I highly recommend you read the Graylog install documents for whatever OS you are running. Particularly any parts about memory requirements, swap, and open file handlers.
http://docs.graylog.org/en/2.3/pages/installation.html

From looking at the free command you posted it’s obvious you are swapping on the system, which is going to cause performance issues due to misconfiguration and or insufficient resources.

For Graylog a 1gb min/max heap should be fine.
For Elasticsearch if you set the min/max heap to 2gb then I would you plan on having an equal amount of ram free in case Elasticsearch crashes.
For Mongodb I would have at least 1gb of ram.
Total I would allocate minimum of 8gb of ram to the system if it has very little load.

If you want help with this you need to post sanitized Graylog, Elasticsearch, and Mongodb configs. They need to be formatted so we can read them as Jan mentioned above.
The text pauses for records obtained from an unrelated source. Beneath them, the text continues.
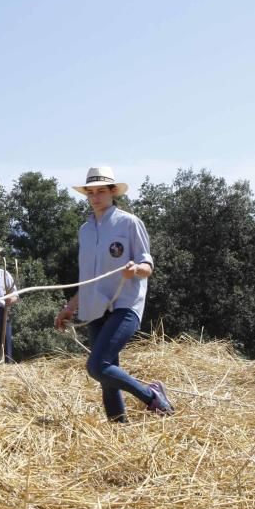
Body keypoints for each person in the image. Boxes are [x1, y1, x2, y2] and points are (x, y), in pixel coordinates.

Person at [54, 166, 173, 422]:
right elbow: (88, 279)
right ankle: (119, 427)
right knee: (107, 373)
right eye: (91, 192)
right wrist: (70, 307)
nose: (95, 197)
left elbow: (147, 265)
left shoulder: (129, 223)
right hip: (94, 307)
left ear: (112, 192)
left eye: (101, 191)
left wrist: (136, 269)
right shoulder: (85, 231)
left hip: (125, 304)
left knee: (98, 366)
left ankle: (152, 396)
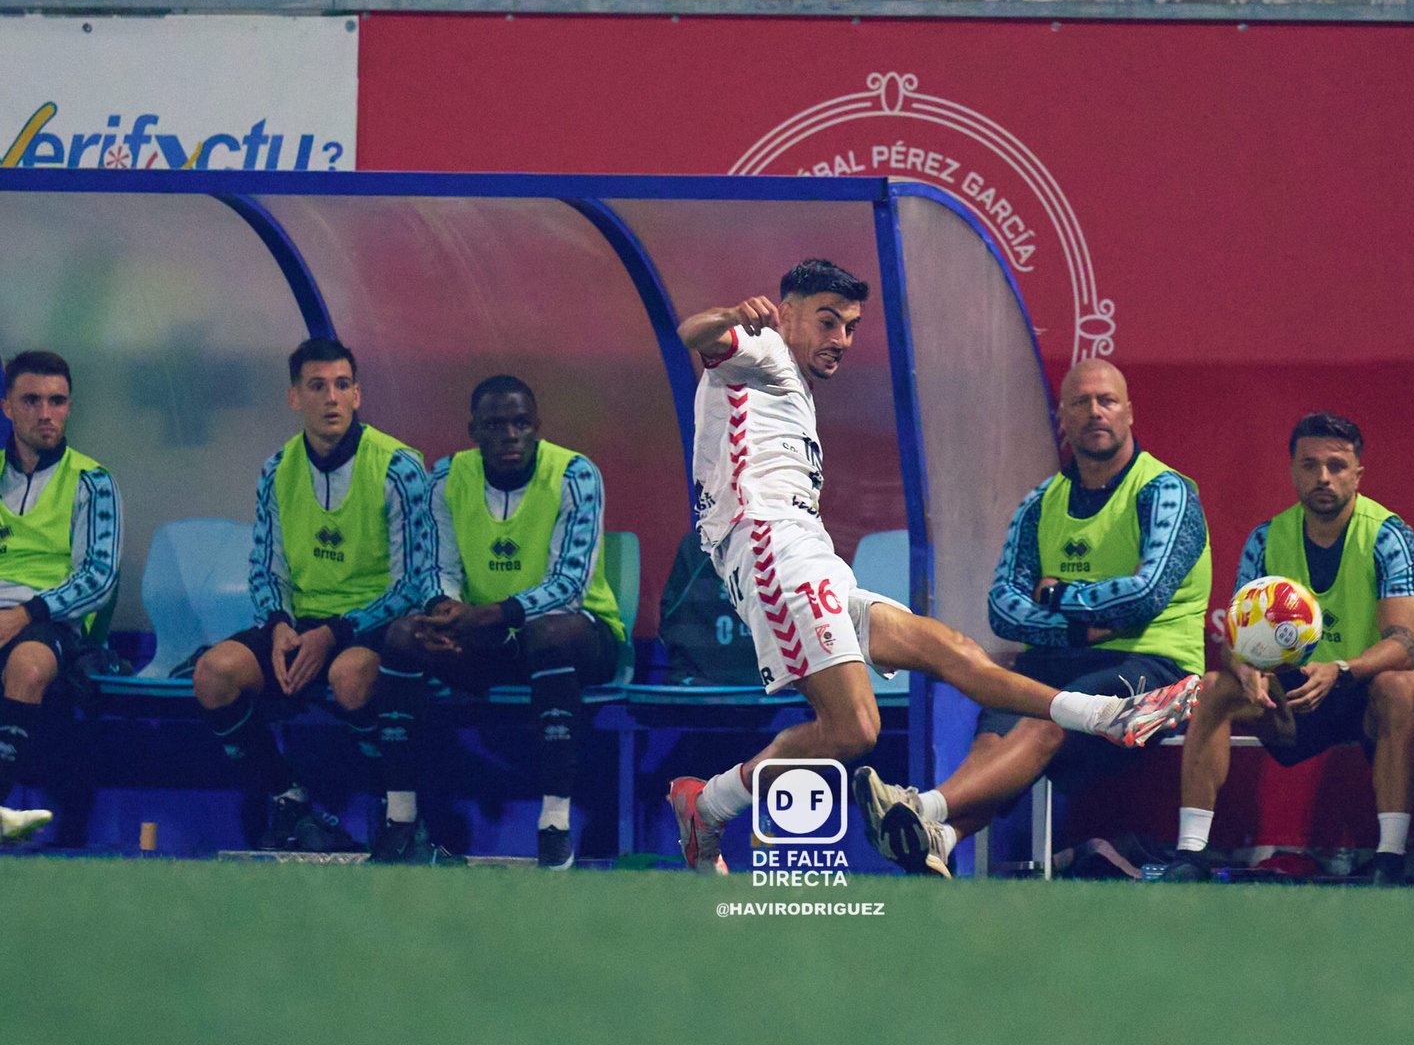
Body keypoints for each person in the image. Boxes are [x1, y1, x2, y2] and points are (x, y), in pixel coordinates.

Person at [666, 260, 1199, 877]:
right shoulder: (760, 348)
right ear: (786, 314)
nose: (842, 339)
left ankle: (1101, 715)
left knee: (953, 650)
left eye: (851, 327)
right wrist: (733, 315)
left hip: (812, 555)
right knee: (853, 730)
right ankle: (708, 805)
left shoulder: (793, 381)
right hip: (770, 550)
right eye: (828, 321)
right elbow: (694, 334)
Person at [854, 358, 1210, 875]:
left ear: (1129, 412)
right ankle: (942, 837)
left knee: (1050, 720)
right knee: (994, 733)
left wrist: (1057, 594)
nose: (1095, 412)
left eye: (1107, 401)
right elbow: (1004, 608)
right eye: (1081, 402)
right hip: (1056, 659)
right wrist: (1081, 625)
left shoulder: (1167, 491)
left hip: (1154, 667)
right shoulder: (1040, 503)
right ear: (1062, 416)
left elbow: (1145, 597)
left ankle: (921, 807)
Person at [1164, 412, 1414, 886]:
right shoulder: (1266, 538)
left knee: (1395, 687)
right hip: (1299, 693)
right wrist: (1244, 668)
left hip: (1372, 690)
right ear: (1293, 470)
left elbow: (1404, 645)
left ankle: (1390, 858)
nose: (1323, 477)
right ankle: (1190, 853)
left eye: (1337, 466)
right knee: (1214, 687)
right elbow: (1236, 639)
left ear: (1358, 474)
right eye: (1310, 465)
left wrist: (1341, 669)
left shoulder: (1388, 535)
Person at [191, 337, 433, 856]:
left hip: (370, 626)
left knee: (349, 677)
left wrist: (335, 632)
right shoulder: (277, 468)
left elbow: (415, 583)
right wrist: (278, 624)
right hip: (302, 626)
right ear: (294, 397)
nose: (332, 398)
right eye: (317, 387)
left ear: (358, 395)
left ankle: (397, 805)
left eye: (342, 386)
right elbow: (265, 568)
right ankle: (289, 797)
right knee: (214, 673)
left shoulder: (399, 468)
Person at [382, 374, 625, 869]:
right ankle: (399, 821)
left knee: (547, 633)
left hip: (577, 635)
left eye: (520, 423)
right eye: (495, 425)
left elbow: (569, 583)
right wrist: (443, 611)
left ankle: (555, 825)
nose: (510, 435)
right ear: (473, 431)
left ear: (537, 426)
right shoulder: (445, 479)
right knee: (403, 637)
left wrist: (487, 615)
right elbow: (437, 569)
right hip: (484, 638)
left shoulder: (575, 475)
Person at [0, 350, 122, 846]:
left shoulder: (93, 481)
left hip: (53, 622)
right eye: (32, 400)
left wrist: (23, 614)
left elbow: (99, 577)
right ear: (7, 407)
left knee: (27, 666)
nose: (46, 413)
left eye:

We also need to know what kind of environment you are running on and the number of messages you are sending per second to the server.

Just to chime in here, 256m of memory for MongoDB should be fine in most cases. Small setups might even work with 64m for MongoDB.

I am using RedHat 7.3 enterprise version.

some cases messages load is 3000 msg/sec

This topic was automatically closed 14 days after the last reply. New replies are no longer allowed.